_WHAT TO WORK ON_
Please transcribe exactly the lines from the line holding "tissue box: present" through the end of the data below, and skip any pictures.

================

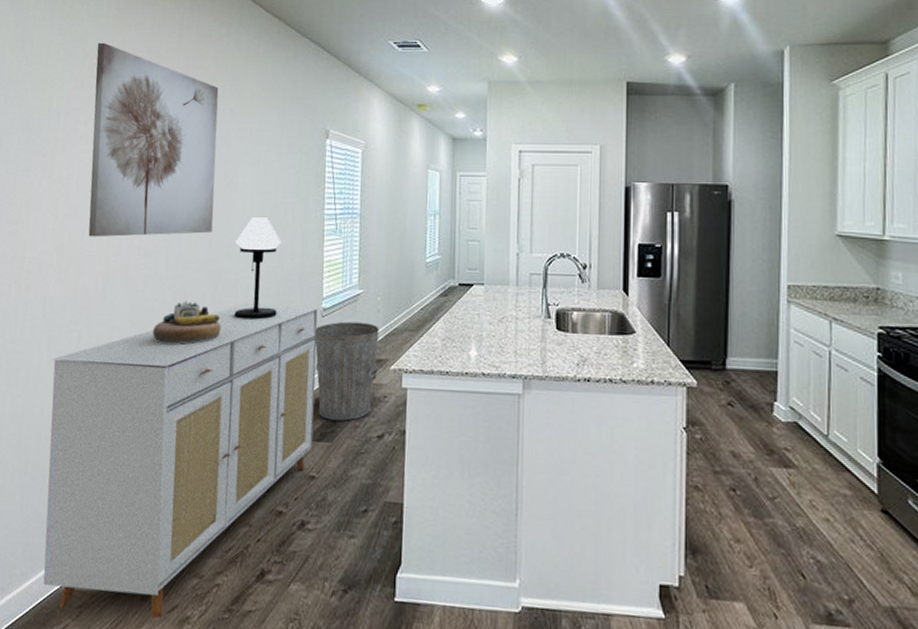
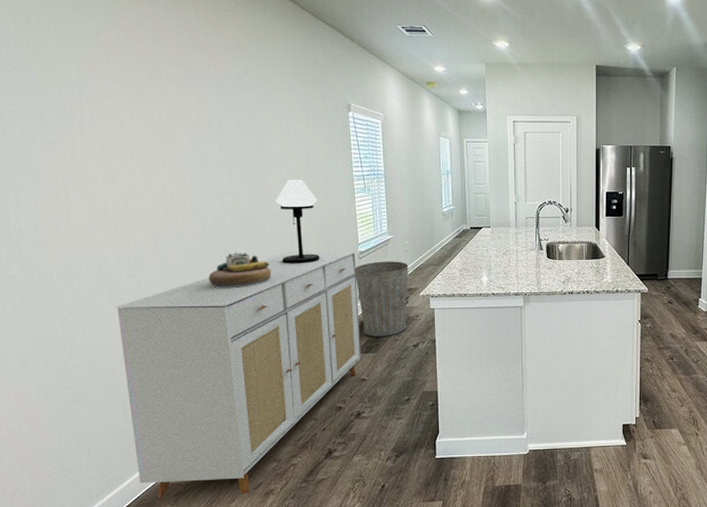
wall art: present [88,42,219,237] -> none [110,19,253,201]

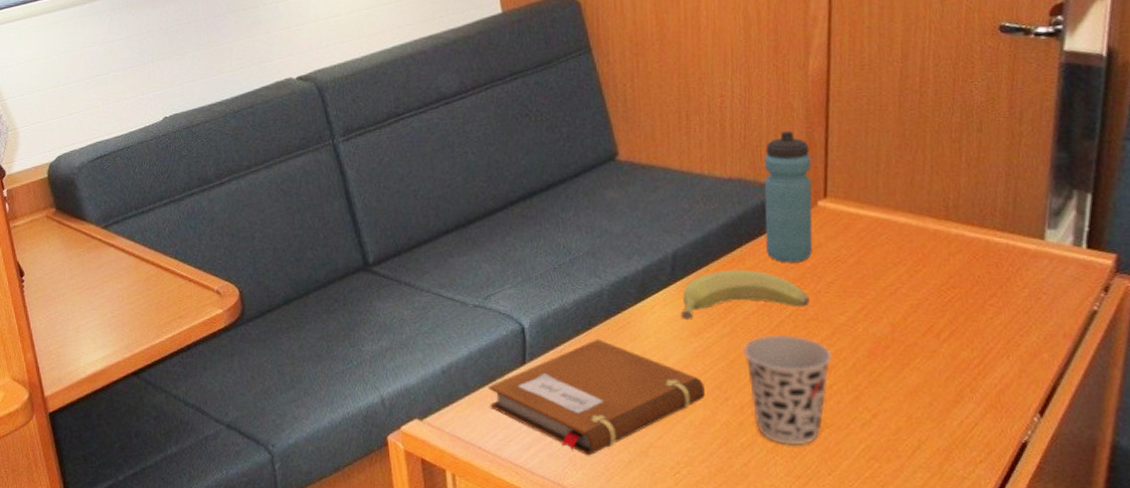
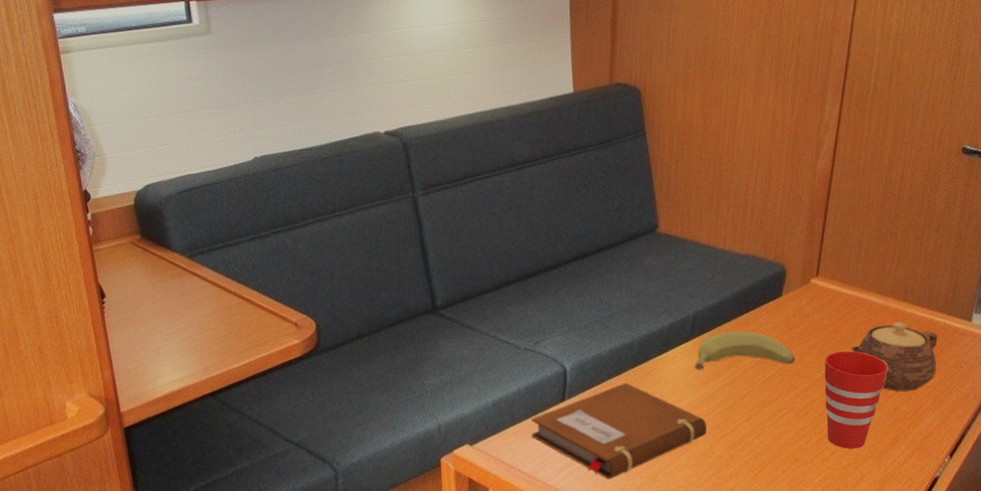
cup: present [743,334,832,446] -> none [740,386,807,475]
water bottle: present [764,130,813,263] -> none [766,218,810,328]
cup: none [849,286,937,409] -> present [824,351,888,449]
teapot: none [882,246,1004,334] -> present [851,322,938,391]

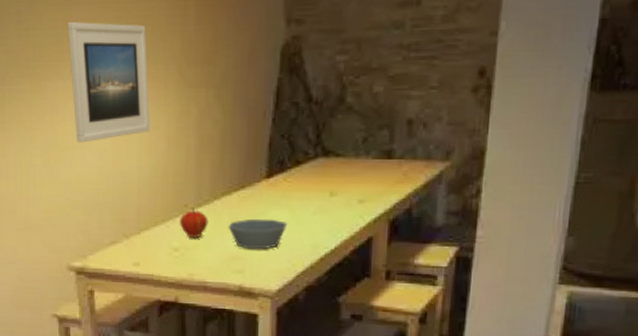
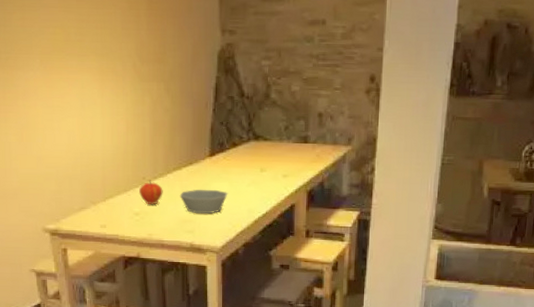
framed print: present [67,22,150,143] -> none [35,22,111,125]

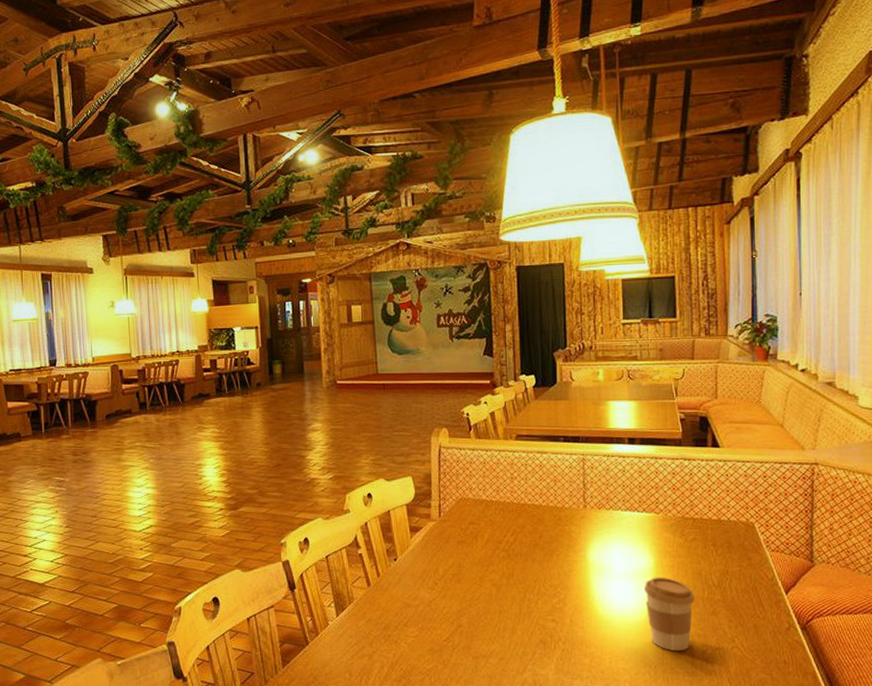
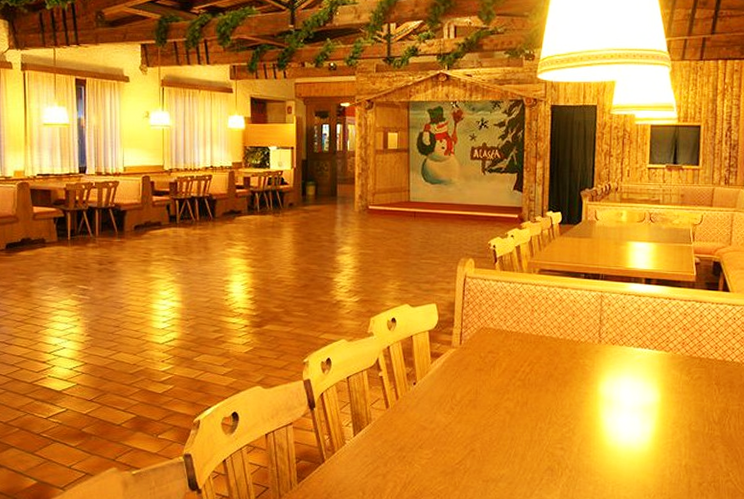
coffee cup: present [643,577,695,652] -> none [649,412,696,483]

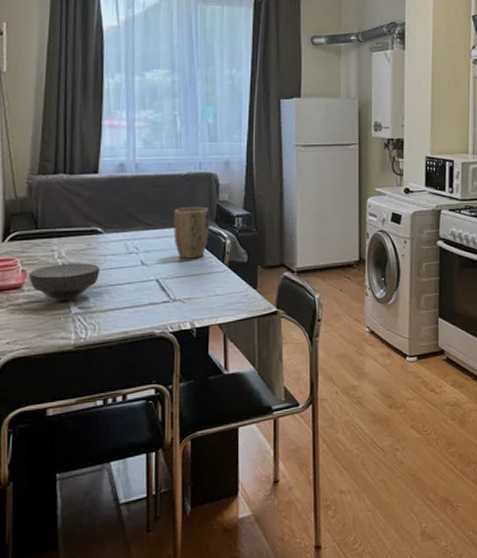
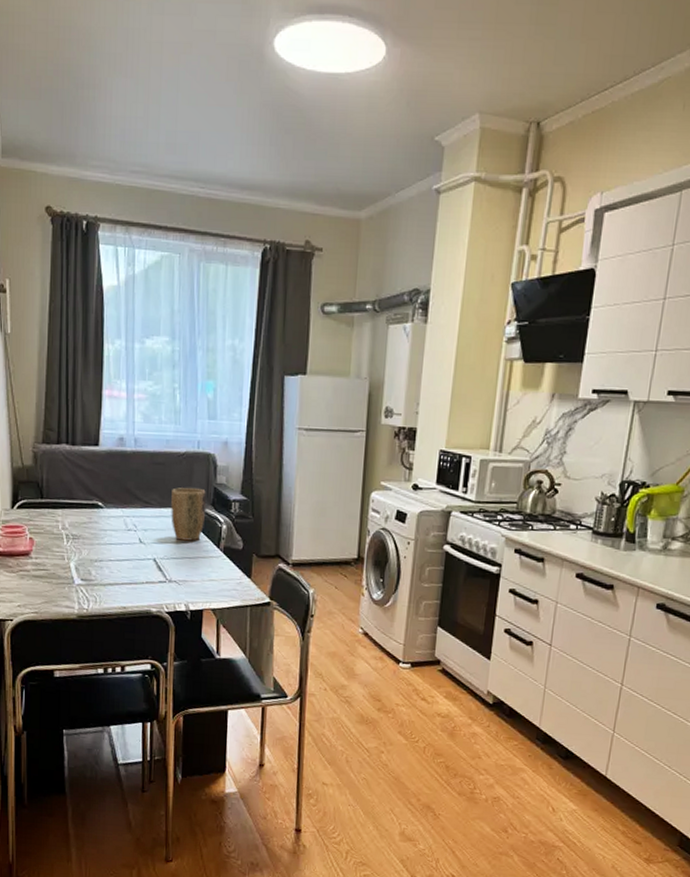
bowl: present [29,263,101,301] -> none [37,534,101,571]

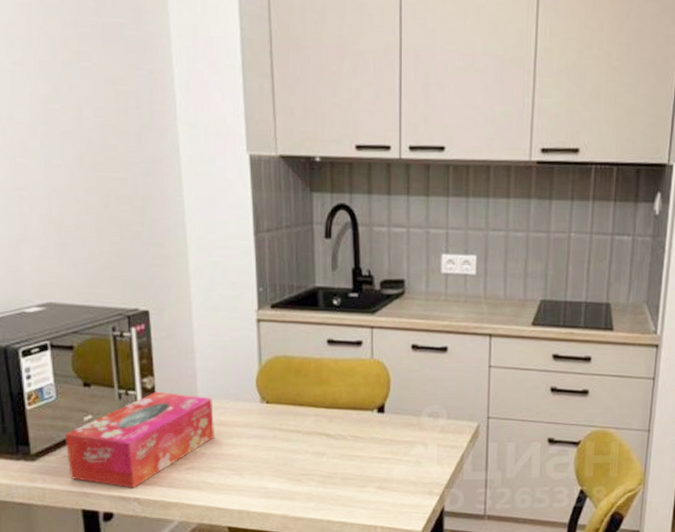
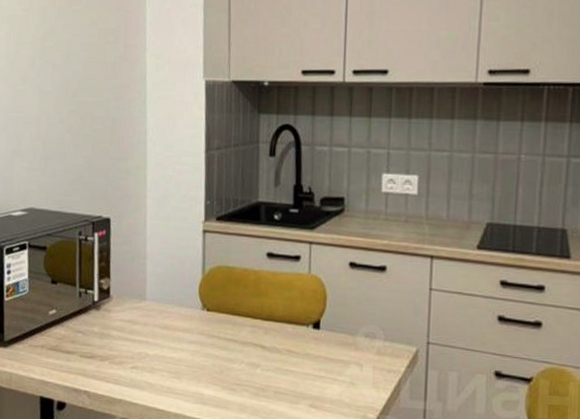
tissue box: present [65,391,214,488] -> none [32,292,159,381]

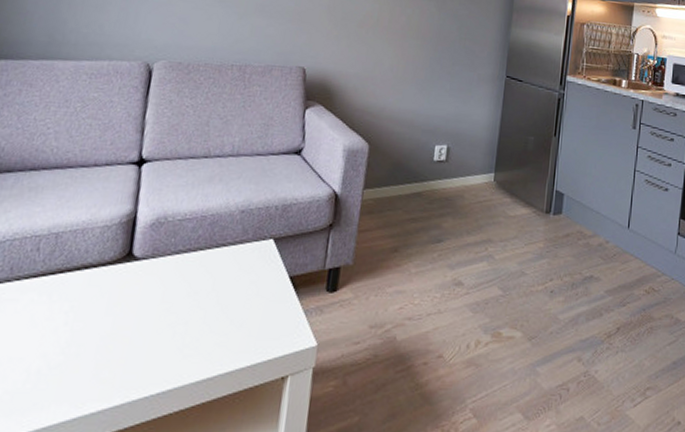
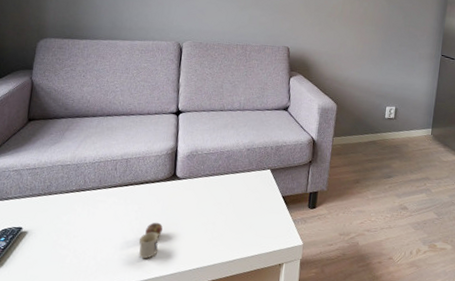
mug: none [65,327,107,385] -> present [138,222,163,259]

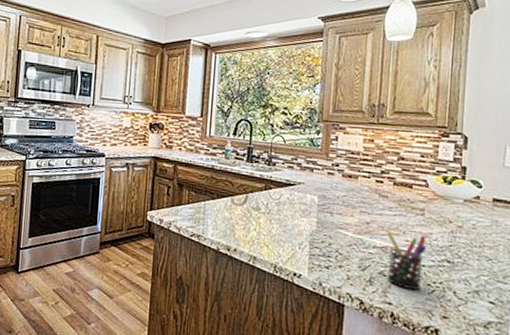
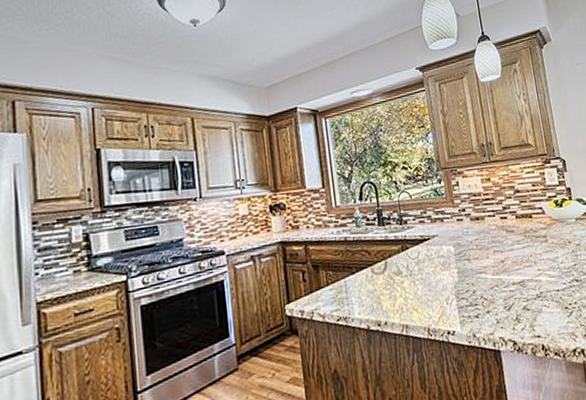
pen holder: present [387,231,427,291] -> none [521,261,560,318]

================

_TASK SOLUTION_
tissue box: present [65,391,214,488] -> none [32,292,159,381]

mug: none [65,327,107,385] -> present [138,222,163,259]

pen holder: present [387,231,427,291] -> none [521,261,560,318]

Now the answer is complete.